■ Work item: Each record below must be retyped exactly, with nothing left out.
_ _ _
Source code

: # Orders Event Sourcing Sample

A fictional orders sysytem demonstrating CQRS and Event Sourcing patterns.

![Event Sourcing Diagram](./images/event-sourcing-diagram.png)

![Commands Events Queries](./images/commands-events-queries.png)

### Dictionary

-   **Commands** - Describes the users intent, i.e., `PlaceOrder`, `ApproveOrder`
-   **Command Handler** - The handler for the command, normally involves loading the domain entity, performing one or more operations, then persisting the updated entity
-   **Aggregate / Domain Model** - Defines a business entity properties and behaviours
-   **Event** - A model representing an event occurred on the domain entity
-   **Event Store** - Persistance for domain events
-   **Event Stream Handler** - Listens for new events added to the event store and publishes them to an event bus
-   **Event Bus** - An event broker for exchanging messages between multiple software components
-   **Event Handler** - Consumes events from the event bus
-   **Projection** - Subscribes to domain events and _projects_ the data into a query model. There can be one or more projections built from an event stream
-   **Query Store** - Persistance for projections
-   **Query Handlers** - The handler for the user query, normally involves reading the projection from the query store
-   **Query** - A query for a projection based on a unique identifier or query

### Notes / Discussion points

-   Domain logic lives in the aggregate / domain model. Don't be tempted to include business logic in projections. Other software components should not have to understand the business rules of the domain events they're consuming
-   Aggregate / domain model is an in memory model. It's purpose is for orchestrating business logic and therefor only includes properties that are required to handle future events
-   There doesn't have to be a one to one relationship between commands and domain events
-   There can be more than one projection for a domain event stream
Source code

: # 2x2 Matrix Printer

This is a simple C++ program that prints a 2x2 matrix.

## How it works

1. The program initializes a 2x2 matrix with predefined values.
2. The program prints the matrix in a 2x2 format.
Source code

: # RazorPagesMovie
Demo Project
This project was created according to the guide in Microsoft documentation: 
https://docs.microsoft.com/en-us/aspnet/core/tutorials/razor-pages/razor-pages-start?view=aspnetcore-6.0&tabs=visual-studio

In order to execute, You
_ _ _
■ Task solution:
Source code

: # Orders Event Sourcing Sample

A fictional orders sysytem demonstrating CQRS and Event Sourcing patterns.

![Event Sourcing Diagram](./images/event-sourcing-diagram.png)

![Commands Events Queries](./images/commands-events-queries.png)

### Dictionary

-   **Commands** - Describes the users intent, i.e., `PlaceOrder`, `ApproveOrder`
-   **Command Handler** - The handler for the command, normally involves loading the domain entity, performing one or more operations, then persisting the updated entity
-   **Aggregate / Domain Model** - Defines a business entity properties and behaviours
-   **Event** - A model representing an event occurred on the domain entity
-   **Event Store** - Persistance for domain events
-   **Event Stream Handler** - Listens for new events added to the event store and publishes them to an event bus
-   **Event Bus** - An event broker for exchanging messages between multiple software components
-   **Event Handler** - Consumes events from the event bus
-   **Projection** - Subscribes to domain events and _projects_ the data into a query model. There can be one or more projections built from an event stream
-   **Query Store** - Persistance for projections
-   **Query Handlers** - The handler for the user query, normally involves reading the projection from the query store
-   **Query** - A query for a projection based on a unique identifier or query

### Notes / Discussion points

-   Domain logic lives in the aggregate / domain model. Don't be tempted to include business logic in projections. Other software components should not have to understand the business rules of the domain events they're consuming
-   Aggregate / domain model is an in memory model. It's purpose is for orchestrating business logic and therefor only includes properties that are required to handle future events
-   There doesn't have to be a one to one relationship between commands and domain events
-   There can be more than one projection for a domain event stream
Source code

: # 2x2 Matrix Printer

This is a simple C++ program that prints a 2x2 matrix.

## How it works

1. The program initializes a 2x2 matrix with predefined values.
2. The program prints the matrix in a 2x2 format.
Source code

: # RazorPagesMovie
Demo Project
This project was created according to the guide in Microsoft documentation: 
https://docs.microsoft.com/en-us/aspnet/core/tutorials/razor-pages/razor-pages-start?view=aspnetcore-6.0&tabs=visual-studio

In order to execute, You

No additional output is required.